A 59-year-old Salisbury doctor was sentenced recently by a federal court to eight years in prison. The doctor was found guilty of medical malpractice for implanting unnecessary stents in patients and reaping the financial benefit from insurers.
Failure to diagnose can be one of many reasons a medical professional is tried for medical malpractice in court. In the case of the Peninsula Regional Medical Center physician, repeated and unneeded diagnoses were found to be the problem.
The sentencing judge felt the doctor was motivated by easy money to push patients into relatively uncomplicated, but lucrative stent operations. The physician allegedly performed the $10,000 artery-widening procedures from 2003 to 2007 on patients who did not require them.
Some of the doctor’s former patients testified that the operations had negative effects. One woman claimed she had a heart attack on the operating table caused by a dye used in the procedure. Another patient said he nearly died from being told to take prescription blood thinners.
Prosecutors said the doctor manipulated patients’ records at PRMC to reflect a need for stent surgery and charged insurers for post-operative tests that were not necessary.
The accused doctor resigned from his position with PRMC last year following an internal hospital investigation. The hospital was held responsible for not preventing the unnecessary surgeries and paid a $1.8 million settlement.
The cardiologist was convicted this summer of health care fraud and is planning an appeal. The physician was ordered to give back $579,000 taken in proceeds and pay the same in restitution to insurers.
•••••
◆ What you need to do ◆
Echo word for word the passage of the stent fraud article that begins at the words containing "Prosecutors said the" and ends with "a $1.8 million settlement.". The lines that come next have nothing to do with the tasks.

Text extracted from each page
•••••
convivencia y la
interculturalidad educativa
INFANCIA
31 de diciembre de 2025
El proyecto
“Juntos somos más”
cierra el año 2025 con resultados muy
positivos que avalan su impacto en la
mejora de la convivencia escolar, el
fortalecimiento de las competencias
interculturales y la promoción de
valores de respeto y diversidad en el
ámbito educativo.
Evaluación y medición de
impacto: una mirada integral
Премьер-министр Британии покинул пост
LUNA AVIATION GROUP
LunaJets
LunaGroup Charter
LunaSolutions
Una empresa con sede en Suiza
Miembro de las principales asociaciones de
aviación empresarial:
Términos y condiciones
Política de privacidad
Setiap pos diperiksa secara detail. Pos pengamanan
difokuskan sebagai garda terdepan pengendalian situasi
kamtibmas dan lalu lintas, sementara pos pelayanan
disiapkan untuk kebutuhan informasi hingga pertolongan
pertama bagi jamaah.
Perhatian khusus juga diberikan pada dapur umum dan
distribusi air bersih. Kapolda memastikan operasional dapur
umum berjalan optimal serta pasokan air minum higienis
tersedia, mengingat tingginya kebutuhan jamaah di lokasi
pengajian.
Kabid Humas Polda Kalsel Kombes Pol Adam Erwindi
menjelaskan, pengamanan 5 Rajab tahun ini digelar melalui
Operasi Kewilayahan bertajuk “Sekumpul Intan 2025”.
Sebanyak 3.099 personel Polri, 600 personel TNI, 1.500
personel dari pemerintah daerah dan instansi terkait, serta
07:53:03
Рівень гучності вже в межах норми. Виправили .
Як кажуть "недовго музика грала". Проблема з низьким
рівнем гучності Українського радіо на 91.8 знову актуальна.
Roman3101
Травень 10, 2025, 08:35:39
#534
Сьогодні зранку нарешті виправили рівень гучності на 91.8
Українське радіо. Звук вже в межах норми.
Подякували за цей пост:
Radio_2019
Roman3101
•••••
◆ Response to the task ◆
Prosecutors said the doctor manipulated patients’ records at PRMC to reflect a need for stent surgery and charged insurers for post-operative tests that were not necessary.
The accused doctor resigned from his position with PRMC last year following an internal hospital investigation. The hospital was held responsible for not preventing the unnecessary surgeries and paid a $1.8 million settlement.